Prairie Sky Dog Rescue in Regina has sent out multiple appeals on its Facebook page in recent weeks asking for Saskatchewan-bound flight passengers to bring unwanted pit bulls with them from Montreal.
Jon Clagget adopted one of the Quebec dogs that have arrived so far, a stray named Tyson.
Clagget said Tyson was three days away from being euthanized when a group called One Last Chance Animal Rescue put him on a plane to Regina.
Montreal is expected to ban pit bulls at a meeting on Sept. 26. Pit bulls purchased before that date would be legal, so long as they are registered by Jan. 1. The Montreal ban would also allow the city to euthanize any dog that bites or kills a human or other animal, regardless of breed.

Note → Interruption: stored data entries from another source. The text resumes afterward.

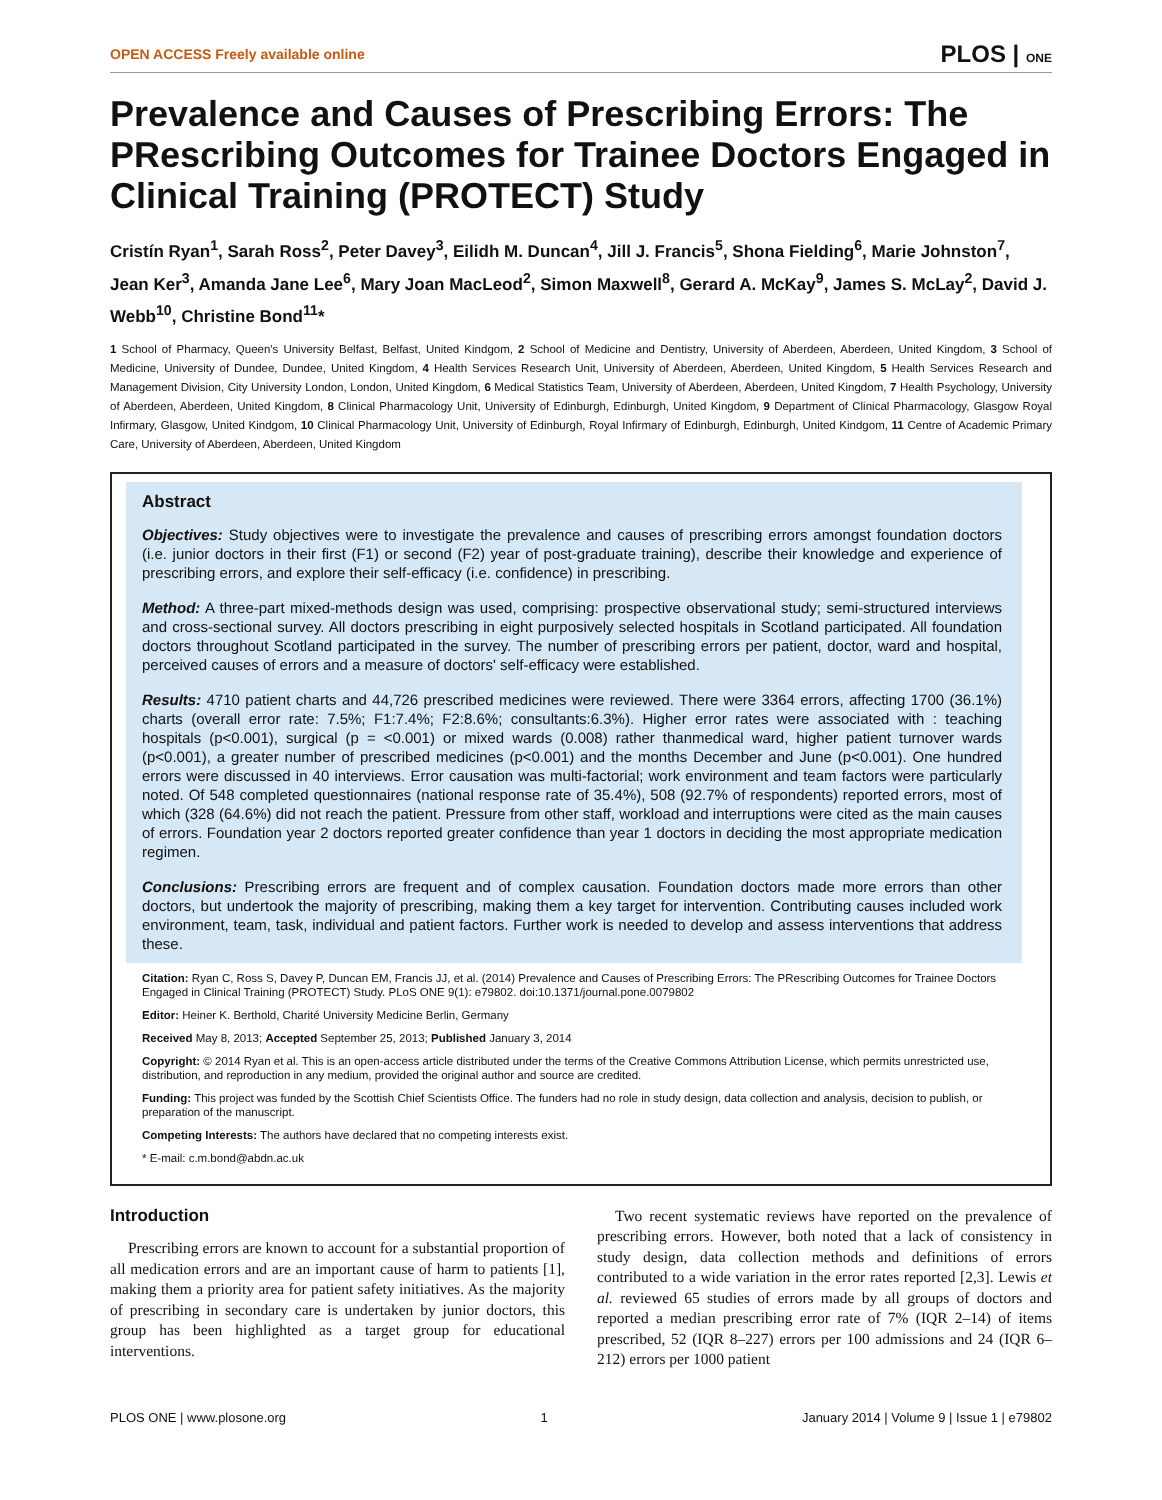OPEN ACCESS Freely available online PLOS | ONE
Prevalence and Causes of Prescribing Errors: The PRescribing Outcomes for Trainee Doctors Engaged in Clinical Training (PROTECT) Study
Cristín Ryan<sup>1</sup>, Sarah Ross<sup>2</sup>, Peter Davey<sup>3</sup>, Eilidh M. Duncan<sup>4</sup>, Jill J. Francis<sup>5</sup>, Shona Fielding<sup>6</sup>, Marie Johnston<sup>7</sup>, Jean Ker<sup>3</sup>, Amanda Jane Lee<sup>6</sup>, Mary Joan MacLeod<sup>2</sup>, Simon Maxwell<sup>8</sup>, Gerard A. McKay<sup>9</sup>, James S. McLay<sup>2</sup>, David J. Webb<sup>10</sup>, Christine Bond<sup>11</sup>*
1 School of Pharmacy, Queen's University Belfast, Belfast, United Kindgom, 2 School of Medicine and Dentistry, University of Aberdeen, Aberdeen, United Kingdom, 3 School of Medicine, University of Dundee, Dundee, United Kingdom, 4 Health Services Research Unit, University of Aberdeen, Aberdeen, United Kingdom, 5 Health Services Research and Management Division, City University London, London, United Kingdom, 6 Medical Statistics Team, University of Aberdeen, Aberdeen, United Kingdom, 7 Health Psychology, University of Aberdeen, Aberdeen, United Kingdom, 8 Clinical Pharmacology Unit, University of Edinburgh, Edinburgh, United Kingdom, 9 Department of Clinical Pharmacology, Glasgow Royal Infirmary, Glasgow, United Kindgom, 10 Clinical Pharmacology Unit, University of Edinburgh, Royal Infirmary of Edinburgh, Edinburgh, United Kindgom, 11 Centre of Academic Primary Care, University of Aberdeen, Aberdeen, United Kingdom
Abstract
Objectives: Study objectives were to investigate the prevalence and causes of prescribing errors amongst foundation doctors (i.e. junior doctors in their first (F1) or second (F2) year of post-graduate training), describe their knowledge and experience of prescribing errors, and explore their self-efficacy (i.e. confidence) in prescribing.
Method: A three-part mixed-methods design was used, comprising: prospective observational study; semi-structured interviews and cross-sectional survey. All doctors prescribing in eight purposively selected hospitals in Scotland participated. All foundation doctors throughout Scotland participated in the survey. The number of prescribing errors per patient, doctor, ward and hospital, perceived causes of errors and a measure of doctors' self-efficacy were established.
Results: 4710 patient charts and 44,726 prescribed medicines were reviewed. There were 3364 errors, affecting 1700 (36.1%) charts (overall error rate: 7.5%; F1:7.4%; F2:8.6%; consultants:6.3%). Higher error rates were associated with : teaching hospitals (p<0.001), surgical (p = <0.001) or mixed wards (0.008) rather thanmedical ward, higher patient turnover wards (p<0.001), a greater number of prescribed medicines (p<0.001) and the months December and June (p<0.001). One hundred errors were discussed in 40 interviews. Error causation was multi-factorial; work environment and team factors were particularly noted. Of 548 completed questionnaires (national response rate of 35.4%), 508 (92.7% of respondents) reported errors, most of which (328 (64.6%) did not reach the patient. Pressure from other staff, workload and interruptions were cited as the main causes of errors. Foundation year 2 doctors reported greater confidence than year 1 doctors in deciding the most appropriate medication regimen.
Conclusions: Prescribing errors are frequent and of complex causation. Foundation doctors made more errors than other doctors, but undertook the majority of prescribing, making them a key target for intervention. Contributing causes included work environment, team, task, individual and patient factors. Further work is needed to develop and assess interventions that address these.
Citation: Ryan C, Ross S, Davey P, Duncan EM, Francis JJ, et al. (2014) Prevalence and Causes of Prescribing Errors: The PRescribing Outcomes for Trainee Doctors Engaged in Clinical Training (PROTECT) Study. PLoS ONE 9(1): e79802. doi:10.1371/journal.pone.0079802
Editor: Heiner K. Berthold, Charité University Medicine Berlin, Germany
Received May 8, 2013; Accepted September 25, 2013; Published January 3, 2014
Copyright: © 2014 Ryan et al. This is an open-access article distributed under the terms of the Creative Commons Attribution License, which permits unrestricted use, distribution, and reproduction in any medium, provided the original author and source are credited.
Funding: This project was funded by the Scottish Chief Scientists Office. The funders had no role in study design, data collection and analysis, decision to publish, or preparation of the manuscript.
Competing Interests: The authors have declared that no competing interests exist.
* E-mail: c.m.bond@abdn.ac.uk
Introduction
Prescribing errors are known to account for a substantial proportion of all medication errors and are an important cause of harm to patients [1], making them a priority area for patient safety initiatives. As the majority of prescribing in secondary care is undertaken by junior doctors, this group has been highlighted as a target group for educational interventions.
Two recent systematic reviews have reported on the prevalence of prescribing errors. However, both noted that a lack of consistency in study design, data collection methods and definitions of errors contributed to a wide variation in the error rates reported [2,3]. Lewis et al. reviewed 65 studies of errors made by all groups of doctors and reported a median prescribing error rate of 7% (IQR 2–14) of items prescribed, 52 (IQR 8–227) errors per 100 admissions and 24 (IQR 6–212) errors per 1000 patient
PLOS ONE | www.plosone.org 1 January 2014 | Volume 9 | Issue 1 | e79802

The law was proposed after 55-year-old Christiane Vadnais was killed by her neighbour’s dog, Lucifer, in June. Both police and the dog’s owner believed Lucifer was a pit bull, although documents later showed he was registered as a Boxer.
Montreal’s SPCA cites the Boxer registration’s proof that a pit bull ban will not be effective. The SPCA says irresponsible owners should be targeted instead.
The Province of Ontario banned pit bulls in 2005 but recently said it doesn’t have statistics to show whether the ban has been effective at reducing dog bites.
Bill Thorn, from the Regina Humane Society, said that “there's really been no documented or proven instances of it where (breed-specific legislation) had the desired effect.”
The American Society for the Protection of Cruelty to Animals also opposes laws targeting pit bulls, pointing to Winnipeg as proof of the bans’ ineffectiveness.
The advocacy group says Rottweiler attacks “dramatically increased” in Winnipeg soon after the 1990 pit bull ban, while total dog bites “decreased significantly” after the bylaw was replaced in 2000 to target any dog deemed dangerous.
Rottweilers were the second most likely breed to kill, according to a landmark CDC study that looked at reported fatalities from 1979 and 1996. The study found 70 out of 199 deaths from dogs were from pit bull or pit bull crossbreeds, while 31 were from Rottweiler or Rottweiler crossbreeds.
Researchers at the University of Manitoba studied Winnipeg’s pit bull ban and found that hospitalizations for dog bites went down overall in Manitoba after Winnipeg’s ban. They also found per-capita hospitalizations from dog bites were lower in Winnipeg than in the Brandon, Man., which did not have a ban.